Clinton's silence has coincided with the most lucrative six months in the history of the D.N.C. A March fund raiser in Miami attended by the President and First Lady netted $3.4 million. In Chicago and Beverly Hills, donors paid $5,000 apiece to hear him in recent weeks. For events in Boston, Washington, Cleveland and Houston, people paid at least $1,000 each.
The American Celebration dinner last week bristled with lobbyists, lawyers and other guests who want influence with whichever party is in power. Multiple tables were bought by representatives of insurance and health-care companies, financial conglomerates and energy concerns. The biggest soft-money contributors to the DNC are the entertainment and communications industries, which gave a combined $4.1 million during the 21 months ending in March. Leading that pack was Time Warner Inc., contributing $508,333, most of which helped underwrite the 1992 Democratic Convention in New York City. Labor unions also bought groups of tables, but their contribution to the D.N.C.'s coffers pales in comparison to that of business donations.
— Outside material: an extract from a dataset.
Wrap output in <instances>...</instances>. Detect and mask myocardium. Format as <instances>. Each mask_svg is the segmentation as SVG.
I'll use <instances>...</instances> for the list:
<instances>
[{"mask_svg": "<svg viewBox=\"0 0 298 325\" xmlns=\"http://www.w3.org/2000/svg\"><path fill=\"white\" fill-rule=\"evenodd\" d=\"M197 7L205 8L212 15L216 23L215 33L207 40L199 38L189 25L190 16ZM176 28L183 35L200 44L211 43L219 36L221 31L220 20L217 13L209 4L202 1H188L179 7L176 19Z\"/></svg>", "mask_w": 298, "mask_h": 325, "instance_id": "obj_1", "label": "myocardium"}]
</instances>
While critics rarely find a smoking quid pro quo, the big contributors usually have major stakes in pending legislation and regulatory rule-making. Communications companies, for example, will be profoundly affected by coming cable-TV regulations and info-superhighway policies. A lobbyist for the Travelers, which has an interest in health-care reform, contributed $100,000 last week. One of the five dinner "co-chairs" was Dwayne Andreas, chief executive of Archer Daniels Midland, who along with his wife and company contributed $270,000 to the D.N.C. between October 1992 and March 1994. (Andreas also donated hefty sums to Republicans when they held the White House.) ADM controls 80% of U.S. production of ethanol, which the Clinton Administration has proposed giving a mandated 30% of the gasoline market in the most polluted American cities. The other side of the issue was represented too: tables for $15,000 were bought by representatives of the energy companies ARCO and CITGO, which oppose the EPA rule that benefits ethanol.
Clinton's fund raising has disappointed reform-minded supporters, several dozen of whom demonstrated outside last week's event. Inside, the President delivered a passionate speech extolling the honorable motives of the donors. He urged them to vocally defend their contributions and to think of their words "as a knife that can cut through stone." He added, "And every time you hear one of your fellow Americans say some cynical and nonsensical thing implying that we're all up here just trying to feather our nest . . . you tell them the truth . . . " The audience applauded, just as the crowd did 20 months ago at the Old State House in Little Rock.